Saturday, June 15, 2013

Bigotry and #Autism Advocacy- The (undefined) line we all think we avoid crossing

If you follow me on my page, or on this blog you will know that I am passionate about autism, civil rights, and just plain advocating for the equality for all, because to me, everyone matters. I tend to limit these views to my own space, because I try to not go around imposing my opinions on others. I am low drama, because  my brain doesn't really understand it very well. I freely admit this is a limitation that Asperger's has enabled within me. It's not necessarily a bad one, either. My self worth is not dependent on who likes me, who agrees with me, or any kind of group collaboration.
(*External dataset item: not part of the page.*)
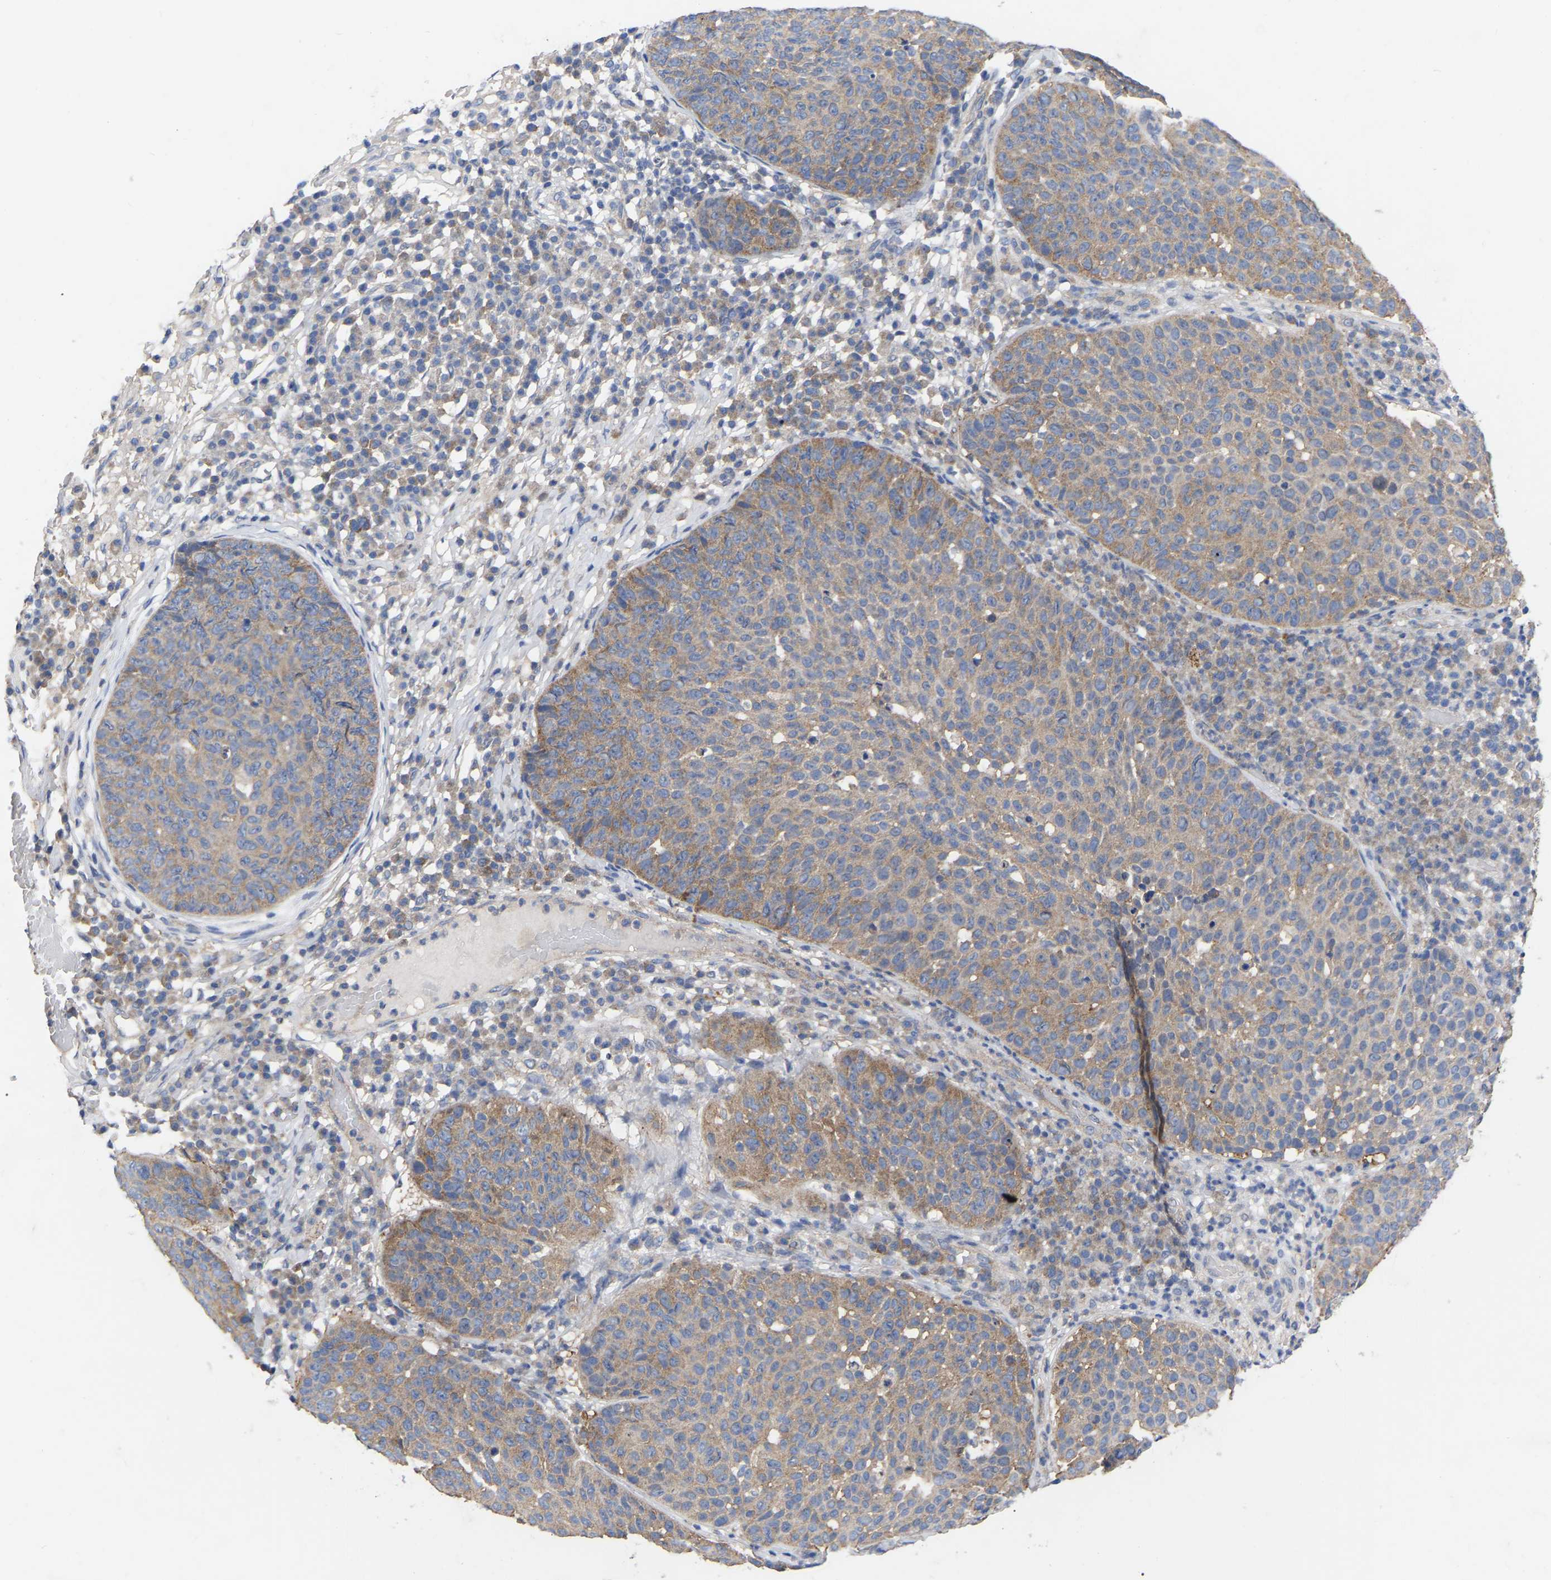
{"staining": {"intensity": "weak", "quantity": "25%-75%", "location": "cytoplasmic/membranous"}, "tissue": "skin cancer", "cell_type": "Tumor cells", "image_type": "cancer", "snomed": [{"axis": "morphology", "description": "Squamous cell carcinoma in situ, NOS"}, {"axis": "morphology", "description": "Squamous cell carcinoma, NOS"}, {"axis": "topography", "description": "Skin"}], "caption": "Weak cytoplasmic/membranous staining for a protein is appreciated in approximately 25%-75% of tumor cells of squamous cell carcinoma in situ (skin) using immunohistochemistry (IHC).", "gene": "TCP1", "patient": {"sex": "male", "age": 93}}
One saying that I have had since I was in my teens before I have ever knew about AS is "I do what I do, and you do what you do." What I have always meant by this is that I am who I am, and I'm okay with my choices. As long as you're doing what makes you happy, and aren't hurting anyone, your choices aren't any of my business. My ability to remain neutral is usually logically intact before, during, and after any disagreement with a person.

I do however, occasionally get into disagreements with others about various things. This isn't hard in the autism community where the atmosphere is generally tense between opposing beliefs. What I have found that is different for me than others is how I am often treated differently due to my neurological status, if said status is disclosed to the other party.  In other words, if I am known to be autistic while I debate share my thoughts, and refuse to admit that I think I am wrong I am often accused of not understanding the social situation, or the proper social protocol.  They may insinuate that I was not sufficiently stocked with the right social stories as a child, because obviously I don't understand their point of view. I was not taught manners. Or, maybe I am just too rigid in my thinking.